─── Dataset records ───
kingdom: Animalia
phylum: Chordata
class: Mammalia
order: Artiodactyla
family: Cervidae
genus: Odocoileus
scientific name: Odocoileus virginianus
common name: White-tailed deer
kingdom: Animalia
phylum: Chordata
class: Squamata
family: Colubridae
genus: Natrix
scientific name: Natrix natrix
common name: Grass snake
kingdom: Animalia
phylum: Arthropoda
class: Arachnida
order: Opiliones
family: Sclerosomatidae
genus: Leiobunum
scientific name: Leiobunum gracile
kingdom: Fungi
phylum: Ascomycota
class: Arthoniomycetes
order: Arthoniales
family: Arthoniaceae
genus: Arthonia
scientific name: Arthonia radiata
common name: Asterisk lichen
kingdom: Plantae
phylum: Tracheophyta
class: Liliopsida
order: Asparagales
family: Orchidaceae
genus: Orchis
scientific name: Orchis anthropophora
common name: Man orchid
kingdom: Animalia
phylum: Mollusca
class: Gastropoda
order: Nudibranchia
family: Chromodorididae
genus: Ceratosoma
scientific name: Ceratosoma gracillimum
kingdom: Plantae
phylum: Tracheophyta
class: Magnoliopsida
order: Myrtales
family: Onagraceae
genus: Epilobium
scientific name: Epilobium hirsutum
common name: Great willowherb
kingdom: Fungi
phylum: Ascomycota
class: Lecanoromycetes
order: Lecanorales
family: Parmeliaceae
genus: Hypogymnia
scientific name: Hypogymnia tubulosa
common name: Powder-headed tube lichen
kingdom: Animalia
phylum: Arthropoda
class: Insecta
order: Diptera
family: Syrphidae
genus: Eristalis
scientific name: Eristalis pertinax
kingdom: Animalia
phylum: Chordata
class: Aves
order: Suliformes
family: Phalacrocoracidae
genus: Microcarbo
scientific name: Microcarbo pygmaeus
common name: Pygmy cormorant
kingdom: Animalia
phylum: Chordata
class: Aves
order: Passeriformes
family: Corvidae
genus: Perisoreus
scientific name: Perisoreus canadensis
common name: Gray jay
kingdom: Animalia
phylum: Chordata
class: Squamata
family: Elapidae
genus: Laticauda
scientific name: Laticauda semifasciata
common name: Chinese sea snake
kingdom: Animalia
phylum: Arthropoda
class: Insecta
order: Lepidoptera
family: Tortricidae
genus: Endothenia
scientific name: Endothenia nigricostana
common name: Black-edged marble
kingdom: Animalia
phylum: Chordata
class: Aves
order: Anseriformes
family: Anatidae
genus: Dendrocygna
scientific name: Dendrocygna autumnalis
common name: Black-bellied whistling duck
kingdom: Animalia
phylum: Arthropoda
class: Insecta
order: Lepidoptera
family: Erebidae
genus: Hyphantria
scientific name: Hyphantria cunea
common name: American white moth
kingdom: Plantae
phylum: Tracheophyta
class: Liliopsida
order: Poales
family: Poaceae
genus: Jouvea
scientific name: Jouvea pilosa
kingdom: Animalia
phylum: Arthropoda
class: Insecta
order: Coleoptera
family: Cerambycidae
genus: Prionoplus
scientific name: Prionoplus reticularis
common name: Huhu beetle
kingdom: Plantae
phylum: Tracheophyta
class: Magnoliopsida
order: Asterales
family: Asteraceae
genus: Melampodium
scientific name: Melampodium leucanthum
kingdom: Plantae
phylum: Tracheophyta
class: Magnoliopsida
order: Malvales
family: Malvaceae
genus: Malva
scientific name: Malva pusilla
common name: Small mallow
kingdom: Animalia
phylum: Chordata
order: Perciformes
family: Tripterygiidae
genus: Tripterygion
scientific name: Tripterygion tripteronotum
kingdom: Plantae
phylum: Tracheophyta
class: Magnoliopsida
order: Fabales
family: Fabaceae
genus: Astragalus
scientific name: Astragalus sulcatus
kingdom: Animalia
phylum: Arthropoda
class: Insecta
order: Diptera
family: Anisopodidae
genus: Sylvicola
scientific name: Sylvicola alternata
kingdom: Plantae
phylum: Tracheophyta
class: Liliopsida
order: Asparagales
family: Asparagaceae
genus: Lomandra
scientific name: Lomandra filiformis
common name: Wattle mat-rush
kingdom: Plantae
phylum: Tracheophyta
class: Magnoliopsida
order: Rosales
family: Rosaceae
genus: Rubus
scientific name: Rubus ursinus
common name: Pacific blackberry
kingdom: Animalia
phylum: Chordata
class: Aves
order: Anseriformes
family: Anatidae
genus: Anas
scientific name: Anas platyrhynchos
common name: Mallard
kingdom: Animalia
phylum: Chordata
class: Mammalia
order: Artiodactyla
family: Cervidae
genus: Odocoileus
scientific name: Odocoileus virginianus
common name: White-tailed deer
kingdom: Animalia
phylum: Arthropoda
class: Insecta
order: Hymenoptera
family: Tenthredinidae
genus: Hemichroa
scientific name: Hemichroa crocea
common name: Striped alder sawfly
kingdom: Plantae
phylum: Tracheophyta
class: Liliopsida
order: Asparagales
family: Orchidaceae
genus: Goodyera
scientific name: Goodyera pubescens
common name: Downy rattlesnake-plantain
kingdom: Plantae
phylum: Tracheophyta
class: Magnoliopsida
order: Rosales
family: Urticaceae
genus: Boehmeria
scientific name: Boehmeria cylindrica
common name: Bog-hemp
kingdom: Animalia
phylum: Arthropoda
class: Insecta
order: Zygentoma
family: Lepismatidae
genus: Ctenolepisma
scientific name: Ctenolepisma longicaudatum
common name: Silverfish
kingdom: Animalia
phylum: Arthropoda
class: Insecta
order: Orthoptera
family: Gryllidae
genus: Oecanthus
───
### Exercise
Copy the entries above, putting "vernacular name" in place of every "common name" and leaving everything else as it is.

### Result for this task
kingdom: Animalia
phylum: Chordata
class: Mammalia
order: Artiodactyla
family: Cervidae
genus: Odocoileus
scientific name: Odocoileus virginianus
vernacular name: White-tailed deer
kingdom: Animalia
phylum: Chordata
class: Squamata
family: Colubridae
genus: Natrix
scientific name: Natrix natrix
vernacular name: Grass snake
kingdom: Animalia
phylum: Arthropoda
class: Arachnida
order: Opiliones
family: Sclerosomatidae
genus: Leiobunum
scientific name: Leiobunum gracile
kingdom: Fungi
phylum: Ascomycota
class: Arthoniomycetes
order: Arthoniales
family: Arthoniaceae
genus: Arthonia
scientific name: Arthonia radiata
vernacular name: Asterisk lichen
kingdom: Plantae
phylum: Tracheophyta
class: Liliopsida
order: Asparagales
family: Orchidaceae
genus: Orchis
scientific name: Orchis anthropophora
vernacular name: Man orchid
kingdom: Animalia
phylum: Mollusca
class: Gastropoda
order: Nudibranchia
family: Chromodorididae
genus: Ceratosoma
scientific name: Ceratosoma gracillimum
kingdom: Plantae
phylum: Tracheophyta
class: Magnoliopsida
order: Myrtales
family: Onagraceae
genus: Epilobium
scientific name: Epilobium hirsutum
vernacular name: Great willowherb
kingdom: Fungi
phylum: Ascomycota
class: Lecanoromycetes
order: Lecanorales
family: Parmeliaceae
genus: Hypogymnia
scientific name: Hypogymnia tubulosa
vernacular name: Powder-headed tube lichen
kingdom: Animalia
phylum: Arthropoda
class: Insecta
order: Diptera
family: Syrphidae
genus: Eristalis
scientific name: Eristalis pertinax
kingdom: Animalia
phylum: Chordata
class: Aves
order: Suliformes
family: Phalacrocoracidae
genus: Microcarbo
scientific name: Microcarbo pygmaeus
vernacular name: Pygmy cormorant
kingdom: Animalia
phylum: Chordata
class: Aves
order: Passeriformes
family: Corvidae
genus: Perisoreus
scientific name: Perisoreus canadensis
vernacular name: Gray jay
kingdom: Animalia
phylum: Chordata
class: Squamata
family: Elapidae
genus: Laticauda
scientific name: Laticauda semifasciata
vernacular name: Chinese sea snake
kingdom: Animalia
phylum: Arthropoda
class: Insecta
order: Lepidoptera
family: Tortricidae
genus: Endothenia
scientific name: Endothenia nigricostana
vernacular name: Black-edged marble
kingdom: Animalia
phylum: Chordata
class: Aves
order: Anseriformes
family: Anatidae
genus: Dendrocygna
scientific name: Dendrocygna autumnalis
vernacular name: Black-bellied whistling duck
kingdom: Animalia
phylum: Arthropoda
class: Insecta
order: Lepidoptera
family: Erebidae
genus: Hyphantria
scientific name: Hyphantria cunea
vernacular name: American white moth
kingdom: Plantae
phylum: Tracheophyta
class: Liliopsida
order: Poales
family: Poaceae
genus: Jouvea
scientific name: Jouvea pilosa
kingdom: Animalia
phylum: Arthropoda
class: Insecta
order: Coleoptera
family: Cerambycidae
genus: Prionoplus
scientific name: Prionoplus reticularis
vernacular name: Huhu beetle
kingdom: Plantae
phylum: Tracheophyta
class: Magnoliopsida
order: Asterales
family: Asteraceae
genus: Melampodium
scientific name: Melampodium leucanthum
kingdom: Plantae
phylum: Tracheophyta
class: Magnoliopsida
order: Malvales
family: Malvaceae
genus: Malva
scientific name: Malva pusilla
vernacular name: Small mallow
kingdom: Animalia
phylum: Chordata
order: Perciformes
family: Tripterygiidae
genus: Tripterygion
scientific name: Tripterygion tripteronotum
kingdom: Plantae
phylum: Tracheophyta
class: Magnoliopsida
order: Fabales
family: Fabaceae
genus: Astragalus
scientific name: Astragalus sulcatus
kingdom: Animalia
phylum: Arthropoda
class: Insecta
order: Diptera
family: Anisopodidae
genus: Sylvicola
scientific name: Sylvicola alternata
kingdom: Plantae
phylum: Tracheophyta
class: Liliopsida
order: Asparagales
family: Asparagaceae
genus: Lomandra
scientific name: Lomandra filiformis
vernacular name: Wattle mat-rush
kingdom: Plantae
phylum: Tracheophyta
class: Magnoliopsida
order: Rosales
family: Rosaceae
genus: Rubus
scientific name: Rubus ursinus
vernacular name: Pacific blackberry
kingdom: Animalia
phylum: Chordata
class: Aves
order: Anseriformes
family: Anatidae
genus: Anas
scientific name: Anas platyrhynchos
vernacular name: Mallard
kingdom: Animalia
phylum: Chordata
class: Mammalia
order: Artiodactyla
family: Cervidae
genus: Odocoileus
scientific name: Odocoileus virginianus
vernacular name: White-tailed deer
kingdom: Animalia
phylum: Arthropoda
class: Insecta
order: Hymenoptera
family: Tenthredinidae
genus: Hemichroa
scientific name: Hemichroa crocea
vernacular name: Striped alder sawfly
kingdom: Plantae
phylum: Tracheophyta
class: Liliopsida
order: Asparagales
family: Orchidaceae
genus: Goodyera
scientific name: Goodyera pubescens
vernacular name: Downy rattlesnake-plantain
kingdom: Plantae
phylum: Tracheophyta
class: Magnoliopsida
order: Rosales
family: Urticaceae
genus: Boehmeria
scientific name: Boehmeria cylindrica
vernacular name: Bog-hemp
kingdom: Animalia
phylum: Arthropoda
class: Insecta
order: Zygentoma
family: Lepismatidae
genus: Ctenolepisma
scientific name: Ctenolepisma longicaudatum
vernacular name: Silverfish
kingdom: Animalia
phylum: Arthropoda
class: Insecta
order: Orthoptera
family: Gryllidae
genus: Oecanthus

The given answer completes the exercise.